Tuesday, July 24, 2007

First Light of Dawn

Sometimes a story begins at the first breaking light of dawn, and sometimes not until the dark bitter hours just before.

Today is my dad’s eighty-eighth birthday. He looks remarkably good for a man born on July 24, 1919. We had planned a large birthday party for him. No one showed up except for my brother and me.

My dad has Alzheimer’s, but I sensed he was expecting more than Jack and I when we entered the Steak and Ale restaurant near the rest home where he lives. He glanced around the room, as if looking for someone to jump up and yell surprise. No one did. My brother is sixty-three, and I am sixty and the dinner caused me to ponder my own mortality.

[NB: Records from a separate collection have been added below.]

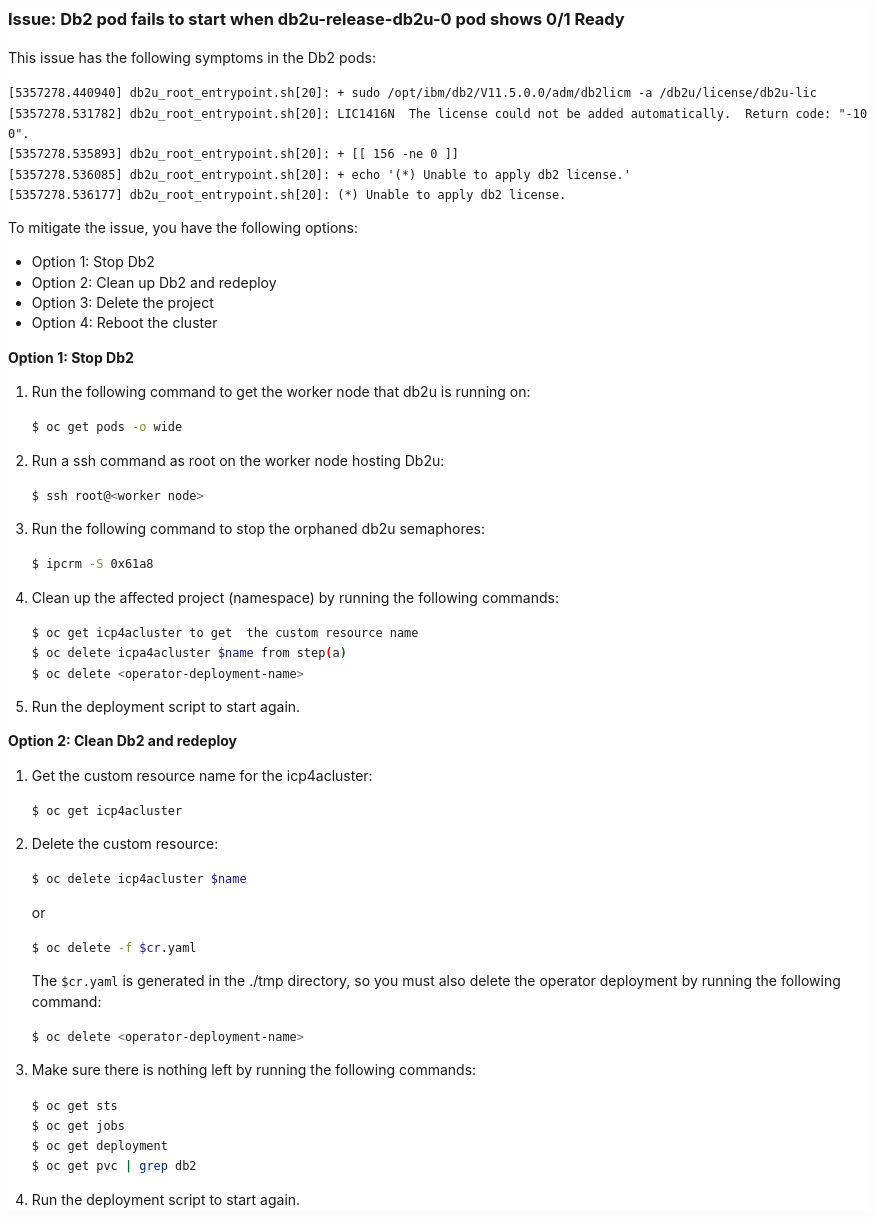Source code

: ### Issue: Db2 pod fails to start when  db2u-release-db2u-0 pod shows 0/1 Ready

This issue has the following symptoms in the Db2 pods:
```
[5357278.440940] db2u_root_entrypoint.sh[20]: + sudo /opt/ibm/db2/V11.5.0.0/adm/db2licm -a /db2u/license/db2u-lic
[5357278.531782] db2u_root_entrypoint.sh[20]: LIC1416N  The license could not be added automatically.  Return code: "-100".
[5357278.535893] db2u_root_entrypoint.sh[20]: + [[ 156 -ne 0 ]]
[5357278.536085] db2u_root_entrypoint.sh[20]: + echo '(*) Unable to apply db2 license.'
[5357278.536177] db2u_root_entrypoint.sh[20]: (*) Unable to apply db2 license.
```

To mitigate the issue, you have the following options: 
 - Option 1: Stop Db2
 - Option 2: Clean up Db2 and redeploy
 - Option 3: Delete the project
 - Option 4: Reboot the cluster

**Option 1: Stop Db2**
1. Run the following command to get the worker node that db2u is running on: 
   ```bash
   $ oc get pods -o wide
   ```
2. Run a ssh command as root on the worker node hosting Db2u: 
   ```bash
   $ ssh root@<worker node>
   ```
3. Run the following command to stop the orphaned db2u semaphores:
   ```bash
   $ ipcrm -S 0x61a8 
   ```
4. Clean up the affected project (namespace) by running the following commands: 
   ```bash
   $ oc get icp4acluster to get  the custom resource name
   $ oc delete icpa4acluster $name from step(a)
   $ oc delete <operator-deployment-name>
   ```
5. Run the deployment script to start again.

**Option 2: Clean Db2 and redeploy**
1. Get the custom resource name for the icp4acluster:
   ```bash
   $ oc get icp4acluster  
   ```   
2. Delete the custom resource: 
   ```bash
   $ oc delete icp4acluster $name
   ```
   or
   ```bash
   $ oc delete -f $cr.yaml
   ```
   The `$cr.yaml` is generated in the ./tmp directory, so you must also delete the operator deployment by running the following command: 
   ```bash
   $ oc delete <operator-deployment-name>
   ```
3. Make sure there is nothing left by running the following commands:
   ```bash
   $ oc get sts
   $ oc get jobs
   $ oc get deployment
   $ oc get pvc | grep db2
   ```
4. Run the deployment script to start again.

My mom died last November, a victim of cancer and fate. She had a quick mind until the day she died and could always remember the past’s vaguest detail. My brother Jack and I, it seems, are more like our dad.

Yesterday we took Dad for a doctor’s visit. His doctor is a tiny, but beautiful, Chinese woman who specializes in geriatrics and gerontology.

“He isn’t getting enough mental stimulation,” she said, “Nor enough exercise.”

“Dad is shy,” we told her. “He is the only man in the place. He is lonely, and bored.”

She looked at me, and then my brother. Her expression needed no interpretation. I understood her question and I know Jack also did. She did not expect an answer and I am positive that she read our faces as clearly as we had hers.

Leaving her office yesterday, my dad grabbed his groin and winced.

“You okay?” I asked.

“I haven’t had much exercise lately,” he answered.

Tonight, he grabbed his groin at the dinner table, the expression on his face that of pain. Dad is from a generation that does not make waves, faces his pain with stoicism. Still, it was apparent on his face.

You okay?” I asked again for the second time in two days.

“Not enough exercise,” he answered again.

When I left the old man at his room in the nursing home, I sensed a feeling within him. I think it was acceptance. At his age, he has rarely seen a doctor, or been sick. He is lucky. Or is he?

Living in a small area with only women, all more incapacitated than himself, the days must be endless, the inability to understand the quagmire immersing him even more devastating to what remains of his fragile psyche.

I do not really know where I am going with this story. As I peck it out on my keyboard, I wonder – where am I at my present stage of life? At sixty years of age, it is obviously not my first breaking light of dawn, but how many dark hours remain until the circle reconnects?